Era il 24 marzo 1926 quando a Sangiano, una piccola città in provincia di Varese, nacque Dario Fo. L’attore fu uno dei più grandi protagonisti della letteratura e della comicità italiana. L’artista, nella sua lunghissima carriera, è stato al centro di molti episodi singolari per la sua comicità e per le sue idee, ed è per questo che vogliamo omaggiarlo nel giorno in cui avrebbe compiuto 93 anni.
“Dietro ogni grande uomo c’è sempre una grande donna” scriveva Virginia Woolf. Parte del merito di Fo è infatti da attribuire al suo grande amore, la donna e moglie che lo ha sempre accompagnato, Franca Rame. I due si sposarono nel 1954 e per anni si sono esibiti insieme in tanti spettacoli e show televisivi, parteciparono insieme persino ad una edizione di Canzonissima, programma televisivo che andò in onda in Italia dal 1956 al 1975. La loro relazione non ebbe mai grossi problemi e fu una delle coppie più durature della storia dello spettacolo, dal 1954 fino al 2013, anno in cui la Rame ci ha lasciato.
Dario Fo è ricordato anche come uno dei più grandi comici satirici italiani: l’attore basava molto dei suoi spettacoli sulle dinamiche tra la forza politica ed economica. D’altronde i protagonisti dei suoi racconti erano spesso i derelitti, i poveri e i giullari ma non mancavano di certo le opere con al centro personaggi come Golia e Napoleone, mostrati però da un punto di vista irriverente.
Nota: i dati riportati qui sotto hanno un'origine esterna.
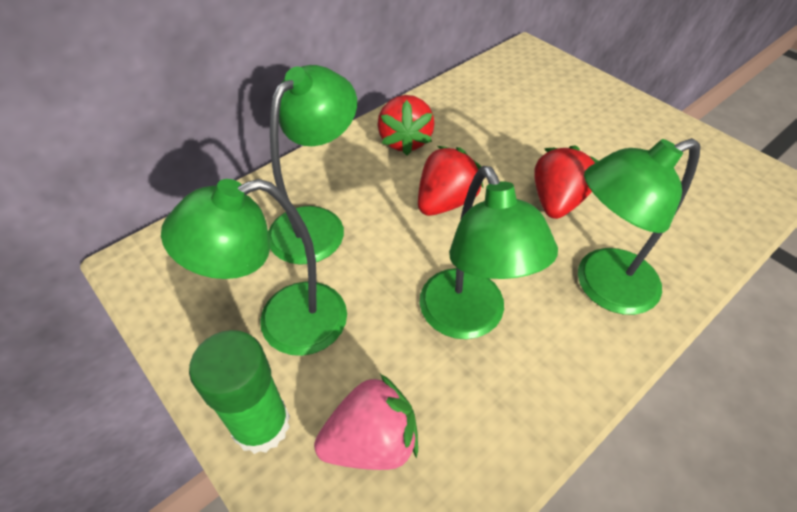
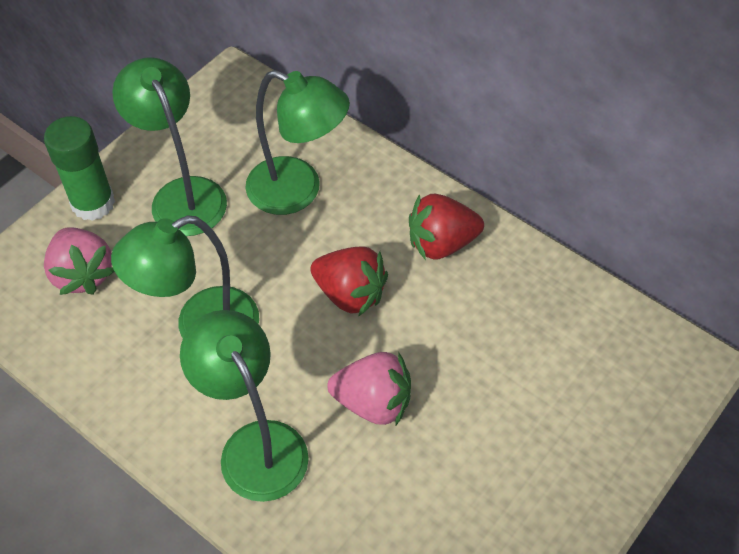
camera: 80 degrees right, 5 degrees up
red strawberry [534,145,598,219] -> pink strawberry [327,352,411,425]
Durante i suoi spettacoli, Fo fece un largo utilizzo del “grammelot”: una lingua reinventata che veniva utilizzata da giullari medievali che recitavano delle storie senza avvalersi di frasi di senso compiuto. Nel suo capolavoro “Mistero Buffo”, l’attore e scrittore utilizza questa lingua impiegando diversi dialetti padani.
Il momento in cui Dario Fo è diventato uno dei personaggi più iconici del nostro Paese è stato nel 1997, quando l’attore vinse il premio Nobel per la Letteratura. «Hanno voluto premiare la gente di teatro» affermò il drammaturgo italiano. Non fu l’unico riconoscimento che ottenne durante la sua carriera: infatti gli venne data una laurea honoris causa sia dalla Sorbona nel 2005 che dalla Sapienza di Roma l’anno successivo. Dario Fo ricevette inoltre la “Medaglia d’oro ai Benemeriti della Cultura e dell’Arte della Repubblica Italiana” e la nomina di “Grand’Ufficiale dell’Ordine al Merito Educativo e Culturale” dalla Repubblica del Cile.